Stablecoins are cryptocurrencies that derive their value from an underlying currency or basket of assets, and they have long been a matter of particular concern. When news broke in 2018 and 2019 that Facebook was looking to create a stablecoin, the Federal Reserve and other regulators took notice, fearing the project could quickly grow in scope. The pressure to develop a framework for their surveillance has increased recently as prominent stablecoins such as Tether and Binance have grown in popularity.

The Treasury Department announced Friday that Secretary of State Janet L. Yellen would convene a meeting of the President’s Working Group on Financial Markets to discuss the work of regulators on stablecoins. That group includes Jerome H. Powell, chairman of the Federal Reserve, as well as the leaders of the Securities and Exchange Commission and the Commodity Futures Trading Commission. Monday’s session was expanded to include the Heads of the Auditor’s Office and the Federal Deposit Insurance Corporation.

The meeting’s attendees “discussed the rapid growth of stablecoins, the potential use of stablecoins as a means of payment, and potential risks to end users, the financial system and national security,” said a Treasury Department statement released after the meeting on Monday. Ms. Yellen “underlined the need to act quickly to ensure that an adequate US regulatory framework was in place.”

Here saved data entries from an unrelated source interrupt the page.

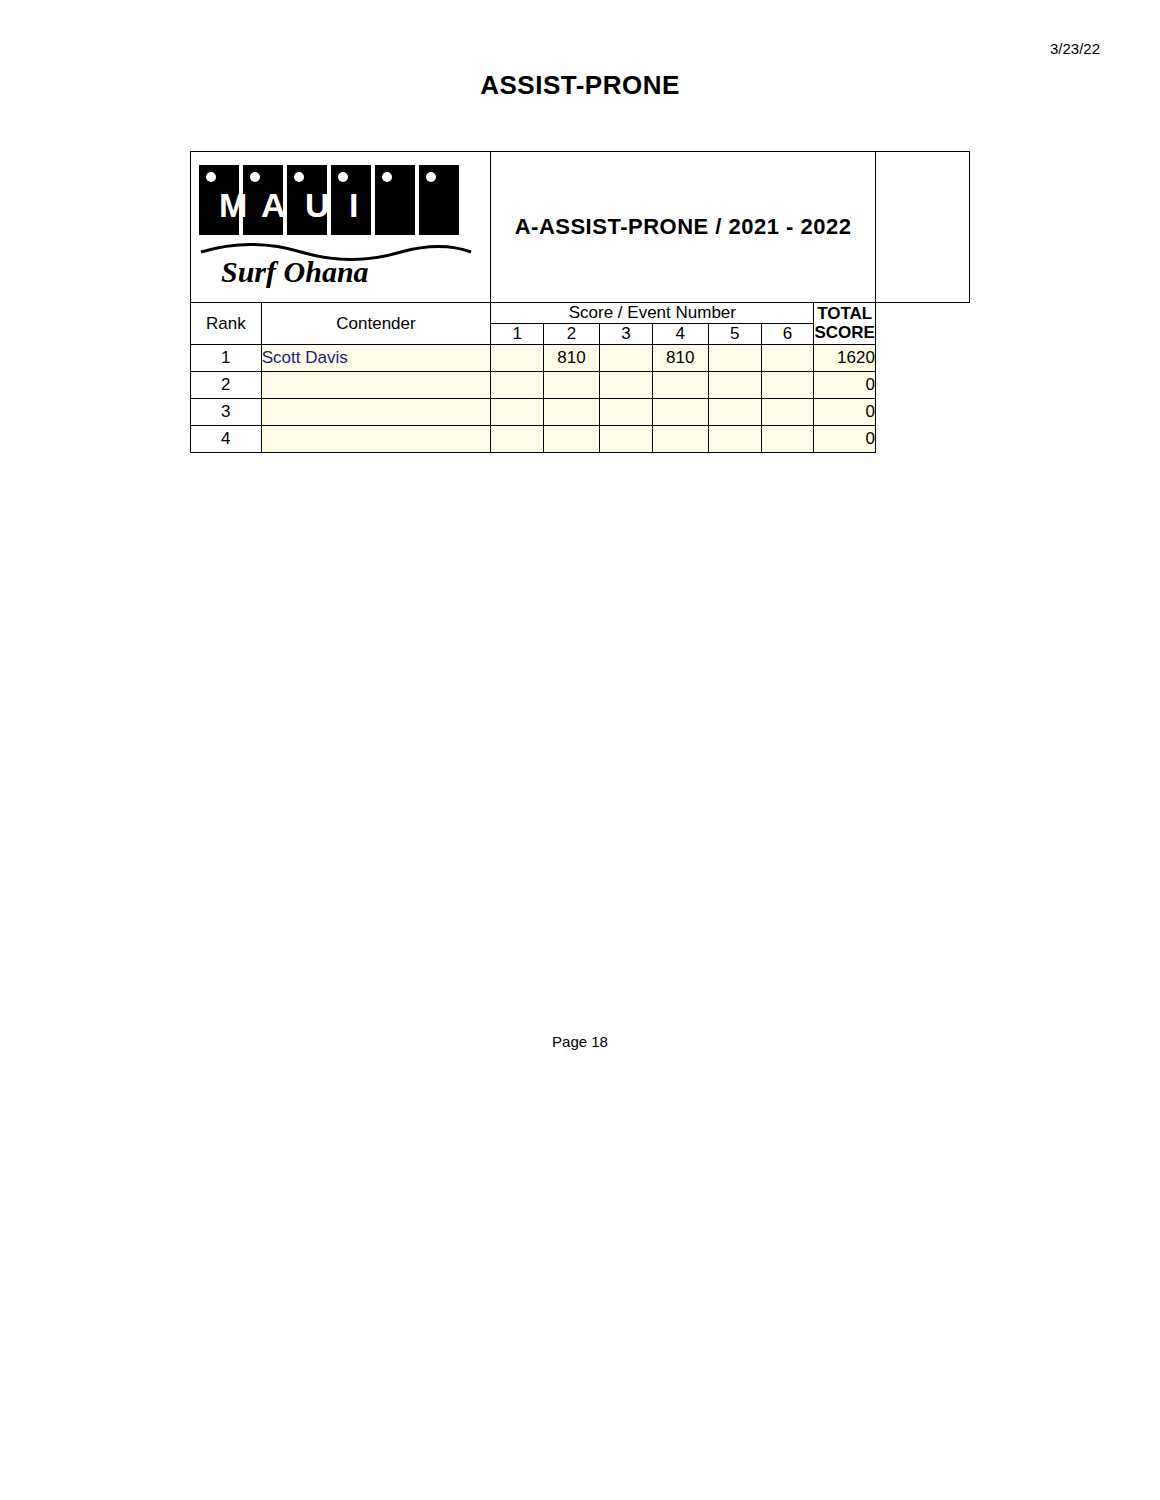3/23/22
ASSIST-PRONE
| M A U I Surf Ohana | A-ASSIST-PRONE / 2021 - 2022 | |
| Rank | Contender | Score / Event Number | TOTAL SCORE |
| 1 | 2 | 3 | 4 | 5 | 6 |
| 1 | Scott Davis | | 810 | | 810 | | | 1620 |
| 2 | | | | | | | | 0 |
| 3 | | | | | | | | 0 |
| 4 | | | | | | | | 0 |
Page 18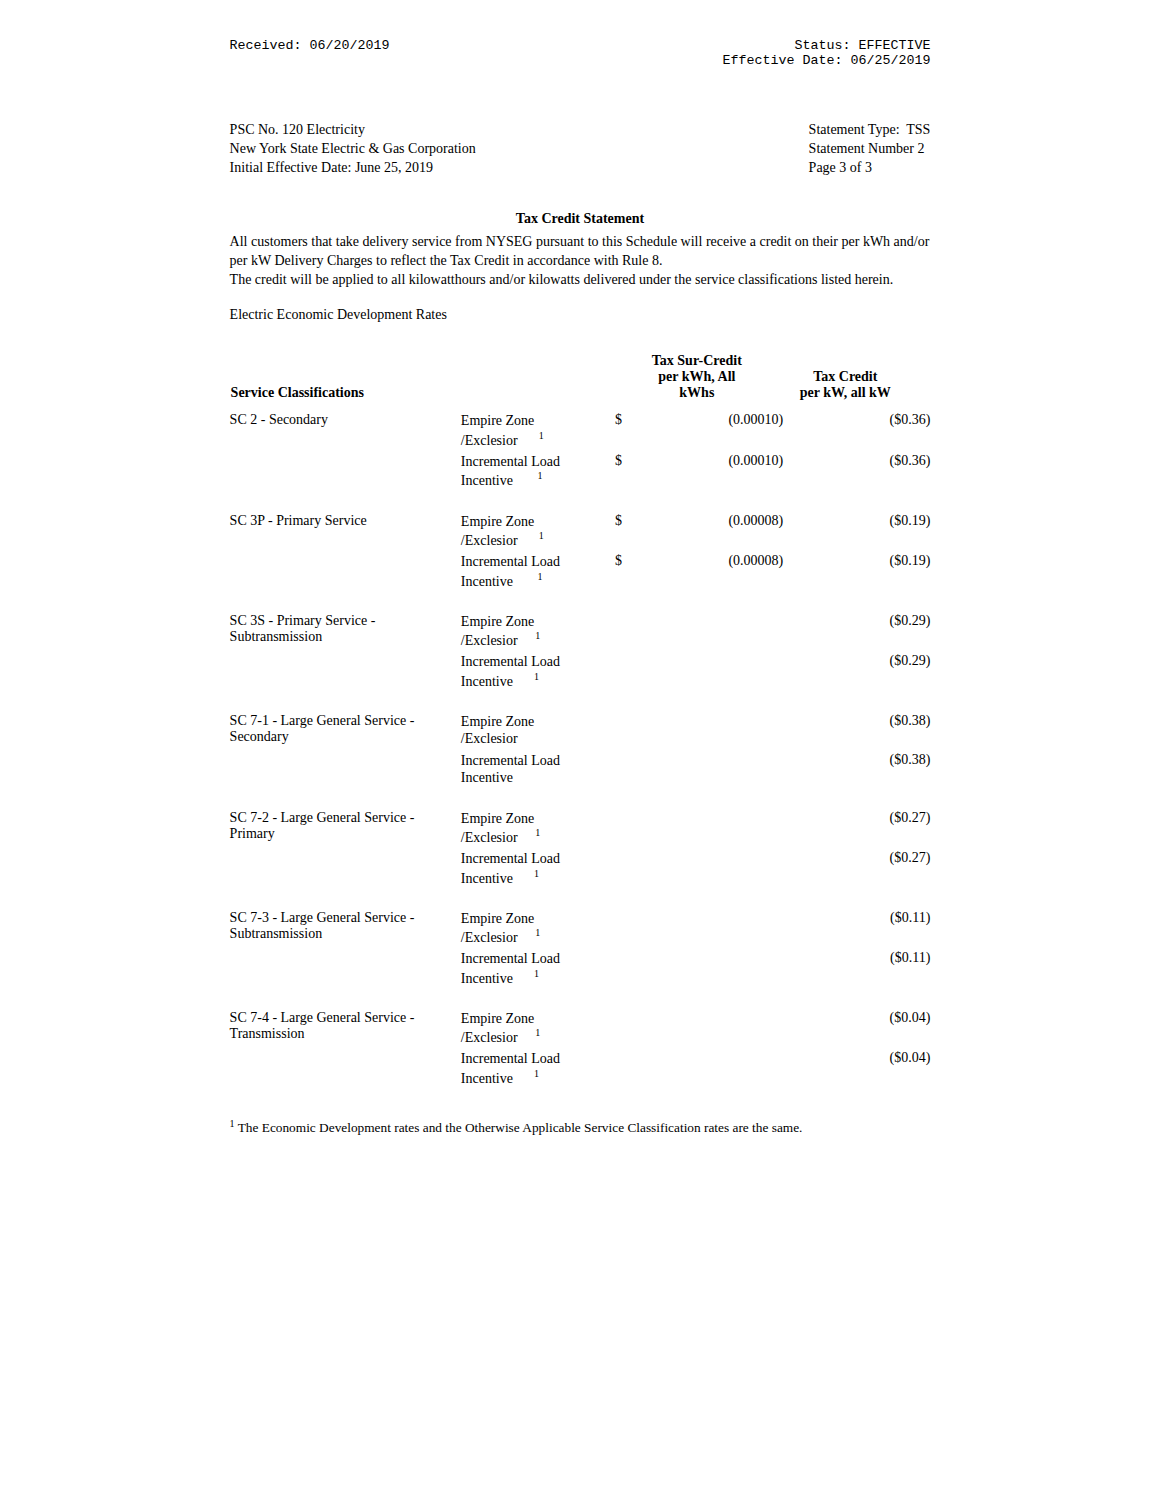Received: 06/20/2019
Status: EFFECTIVE Effective Date: 06/25/2019
PSC No. 120 Electricity
New York State Electric & Gas Corporation
Initial Effective Date: June 25, 2019
Statement Type: TSS
Statement Number 2
Page 3 of 3
Tax Credit Statement
All customers that take delivery service from NYSEG pursuant to this Schedule will receive a credit on their per kWh and/or per kW Delivery Charges to reflect the Tax Credit in accordance with Rule 8.
The credit will be applied to all kilowatthours and/or kilowatts delivered under the service classifications listed herein.
Electric Economic Development Rates
| Service Classifications | | | Tax Sur-Credit per kWh, All kWhs | Tax Credit per kW, all kW |
| --- | --- | --- | --- | --- |
| SC 2 - Secondary | Empire Zone /Exclesior 1 | $ | (0.00010) | ($0.36) |
| | Incremental Load Incentive 1 | $ | (0.00010) | ($0.36) |
| SC 3P - Primary Service | Empire Zone /Exclesior 1 | $ | (0.00008) | ($0.19) |
| | Incremental Load Incentive 1 | $ | (0.00008) | ($0.19) |
| SC 3S - Primary Service - Subtransmission | Empire Zone /Exclesior 1 | | | ($0.29) |
| | Incremental Load Incentive 1 | | | ($0.29) |
| SC 7-1 - Large General Service - Secondary | Empire Zone /Exclesior | | | ($0.38) |
| | Incremental Load Incentive | | | ($0.38) |
| SC 7-2 - Large General Service - Primary | Empire Zone /Exclesior 1 | | | ($0.27) |
| | Incremental Load Incentive 1 | | | ($0.27) |
| SC 7-3 - Large General Service - Subtransmission | Empire Zone /Exclesior 1 | | | ($0.11) |
| | Incremental Load Incentive 1 | | | ($0.11) |
| SC 7-4 - Large General Service - Transmission | Empire Zone /Exclesior 1 | | | ($0.04) |
| | Incremental Load Incentive 1 | | | ($0.04) |
1 The Economic Development rates and the Otherwise Applicable Service Classification rates are the same.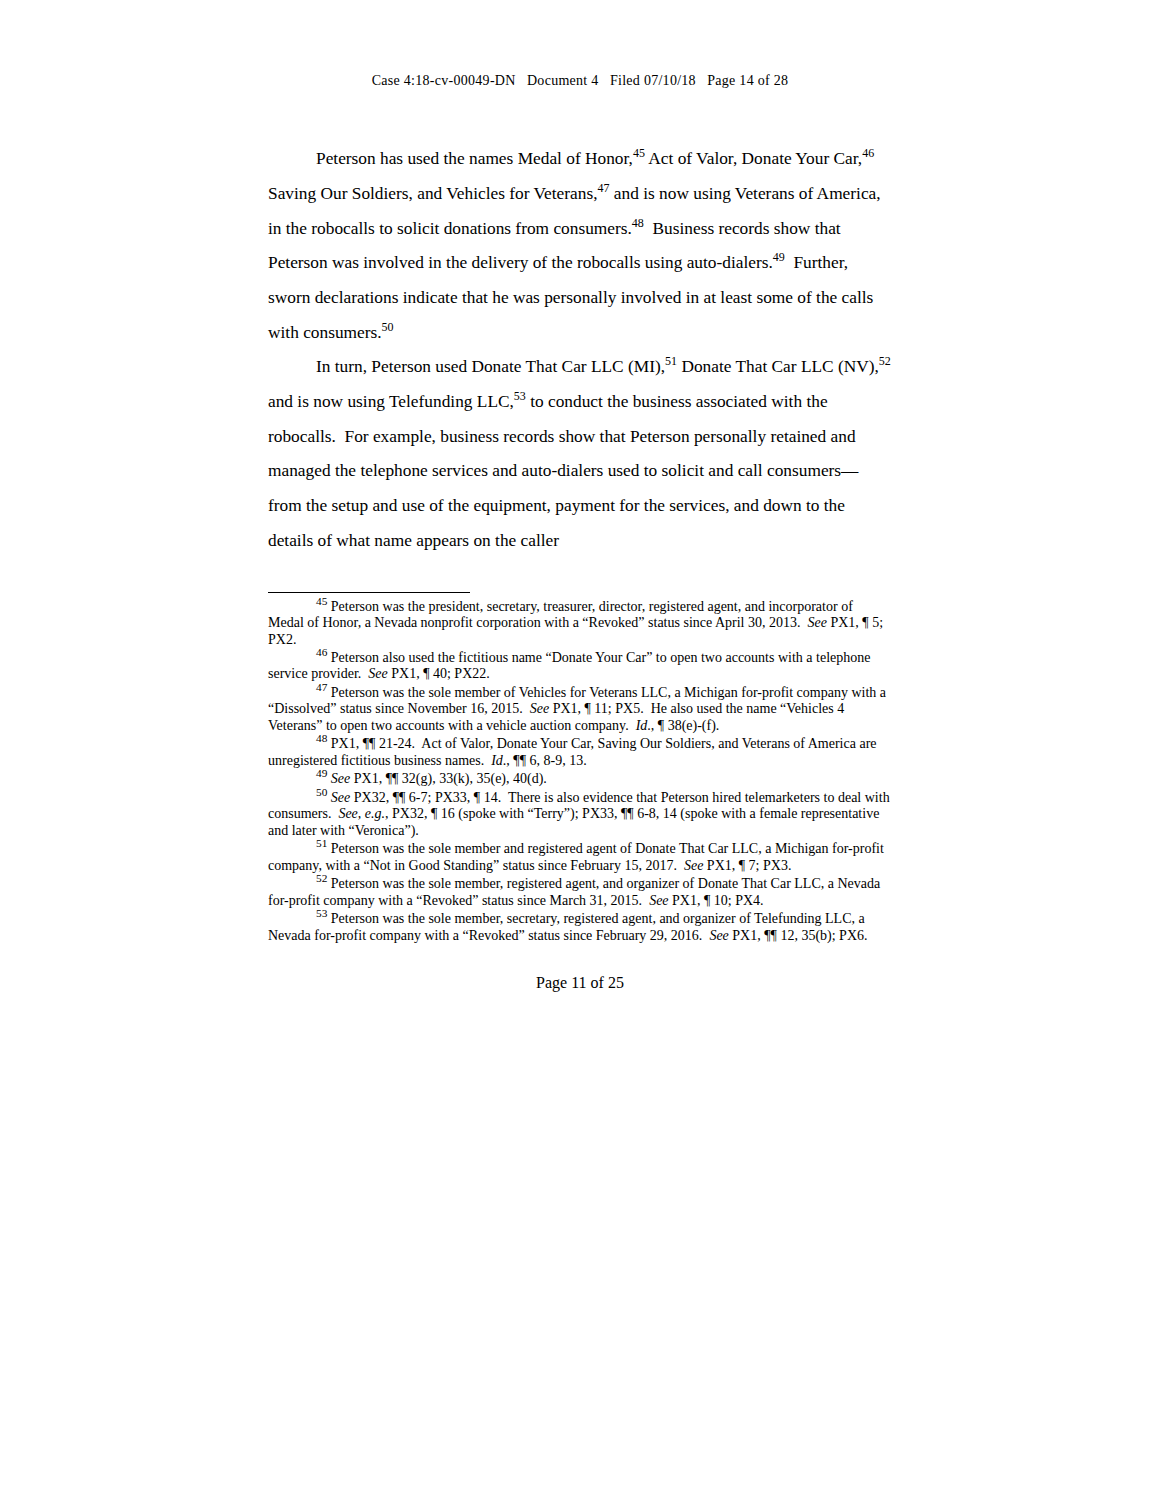Case 4:18-cv-00049-DN Document 4 Filed 07/10/18 Page 14 of 28
Peterson has used the names Medal of Honor,45 Act of Valor, Donate Your Car,46 Saving Our Soldiers, and Vehicles for Veterans,47 and is now using Veterans of America, in the robocalls to solicit donations from consumers.48 Business records show that Peterson was involved in the delivery of the robocalls using auto-dialers.49 Further, sworn declarations indicate that he was personally involved in at least some of the calls with consumers.50
In turn, Peterson used Donate That Car LLC (MI),51 Donate That Car LLC (NV),52 and is now using Telefunding LLC,53 to conduct the business associated with the robocalls. For example, business records show that Peterson personally retained and managed the telephone services and auto-dialers used to solicit and call consumers—from the setup and use of the equipment, payment for the services, and down to the details of what name appears on the caller
45 Peterson was the president, secretary, treasurer, director, registered agent, and incorporator of Medal of Honor, a Nevada nonprofit corporation with a “Revoked” status since April 30, 2013. See PX1, ¶ 5; PX2.
46 Peterson also used the fictitious name “Donate Your Car” to open two accounts with a telephone service provider. See PX1, ¶ 40; PX22.
47 Peterson was the sole member of Vehicles for Veterans LLC, a Michigan for-profit company with a “Dissolved” status since November 16, 2015. See PX1, ¶ 11; PX5. He also used the name “Vehicles 4 Veterans” to open two accounts with a vehicle auction company. Id., ¶ 38(e)-(f).
48 PX1, ¶¶ 21-24. Act of Valor, Donate Your Car, Saving Our Soldiers, and Veterans of America are unregistered fictitious business names. Id., ¶¶ 6, 8-9, 13.
49 See PX1, ¶¶ 32(g), 33(k), 35(e), 40(d).
50 See PX32, ¶¶ 6-7; PX33, ¶ 14. There is also evidence that Peterson hired telemarketers to deal with consumers. See, e.g., PX32, ¶ 16 (spoke with “Terry”); PX33, ¶¶ 6-8, 14 (spoke with a female representative and later with “Veronica”).
51 Peterson was the sole member and registered agent of Donate That Car LLC, a Michigan for-profit company, with a “Not in Good Standing” status since February 15, 2017. See PX1, ¶ 7; PX3.
52 Peterson was the sole member, registered agent, and organizer of Donate That Car LLC, a Nevada for-profit company with a “Revoked” status since March 31, 2015. See PX1, ¶ 10; PX4.
53 Peterson was the sole member, secretary, registered agent, and organizer of Telefunding LLC, a Nevada for-profit company with a “Revoked” status since February 29, 2016. See PX1, ¶¶ 12, 35(b); PX6.
Page 11 of 25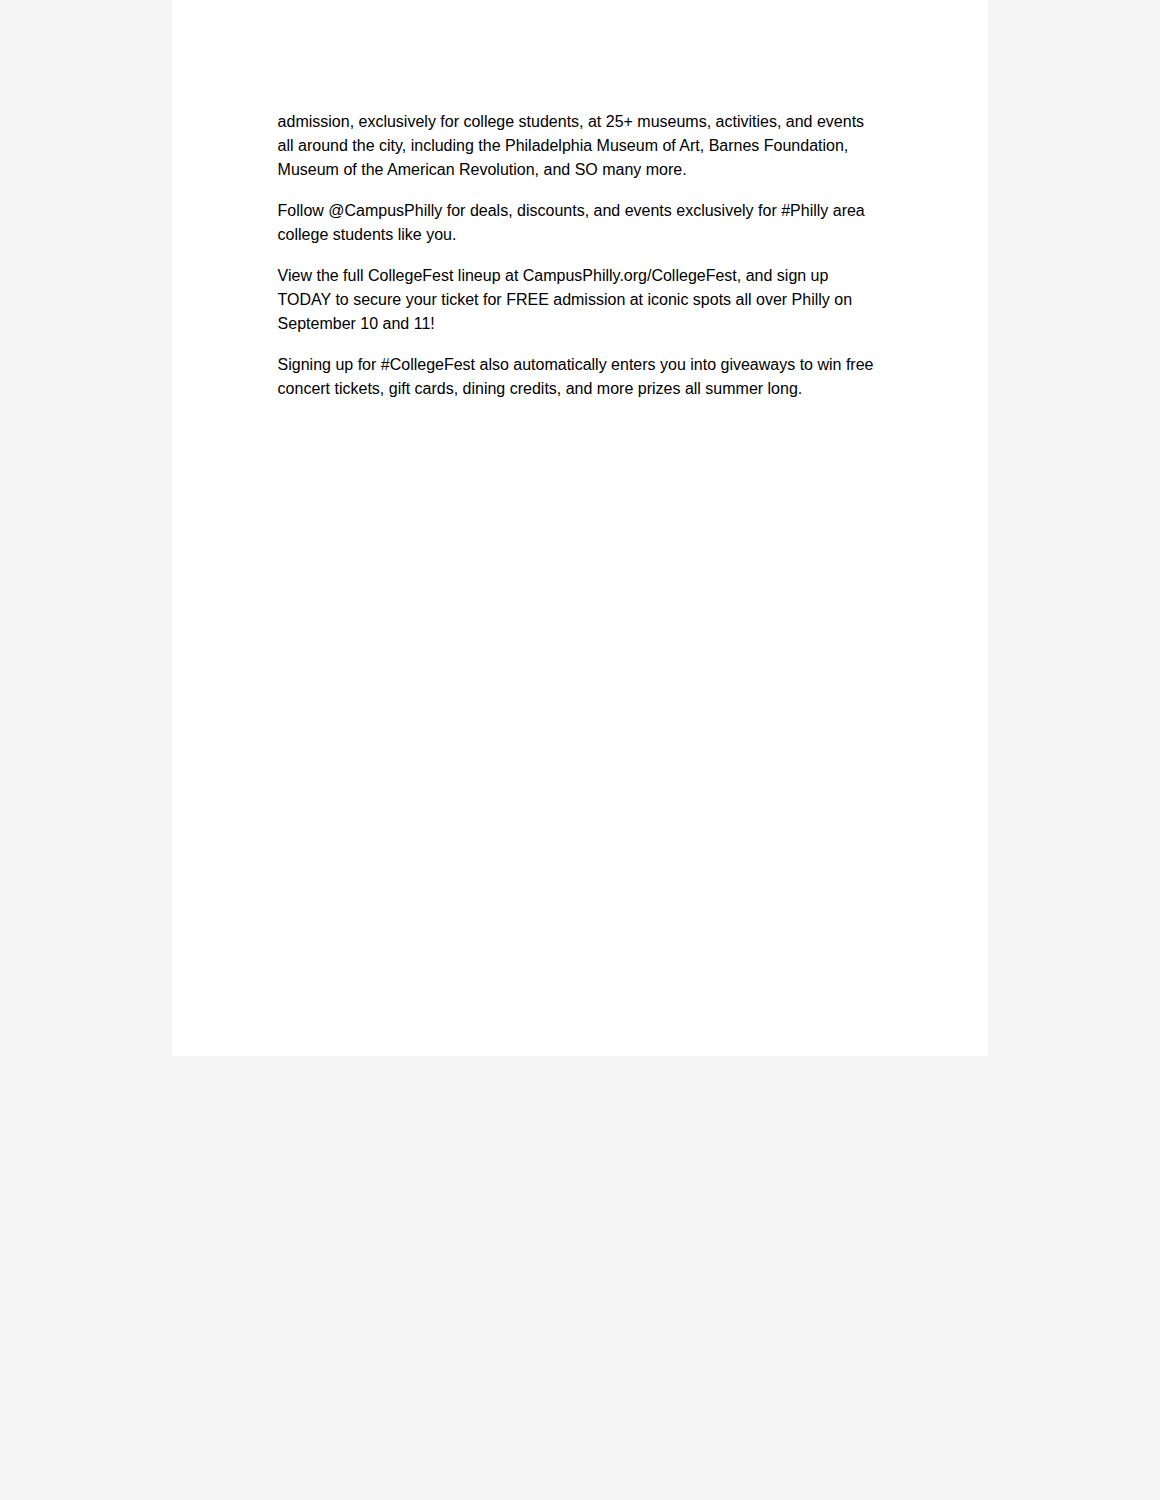admission, exclusively for college students, at 25+ museums, activities, and events all around the city, including the Philadelphia Museum of Art, Barnes Foundation, Museum of the American Revolution, and SO many more.
Follow @CampusPhilly for deals, discounts, and events exclusively for #Philly area college students like you.
View the full CollegeFest lineup at CampusPhilly.org/CollegeFest, and sign up TODAY to secure your ticket for FREE admission at iconic spots all over Philly on September 10 and 11!
Signing up for #CollegeFest also automatically enters you into giveaways to win free concert tickets, gift cards, dining credits, and more prizes all summer long.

Mr Powell has been particularly open about the need for better oversight of stablecoins, repeatedly saying at two appearances in Congress last week that they are inadequately regulated.

“If we want something that looks like a money market fund, or a bank deposit, a narrow bank and it’s growing really fast, we really need proper regulation – and today we don’t,” he said while giving evidence to the banking committee Senate.

Eric Rosengren, the president of the Federal Reserve Bank of Boston, has similarly warned about Tether, arguing that it relies on underlying financial assets that could see investor runs during troubled times. The New York attorney general said earlier this year that Tether misled investors by claiming it was fully backed by US dollars at all times.

The Treasury Department said the working group expects to issue recommendations on stablecoins in the coming months. The group previously warned stablecoin operators that they must hold adequate cash reserves to cover their offerings.

The Fed could also try to crowd out digital offerings by offering its own alternative.

The central bank is looking at a digital currency offering that would likely work similarly to the digital cash you spend when you swipe your debit card. But where that debit card money is tied to the commercial banking system, the central bank’s digital currency would be backed directly by the Fed, as would physical cash.

Mr Powell told lawmakers last week that going without stable coins could be one of the stronger arguments in favor of a digital dollar.

But Mr Powell remains undecided whether central bank digital currency makes sense, he told lawmakers. The Fed plans to release a comprehensive report on the possibility of a digital dollar, expected in September.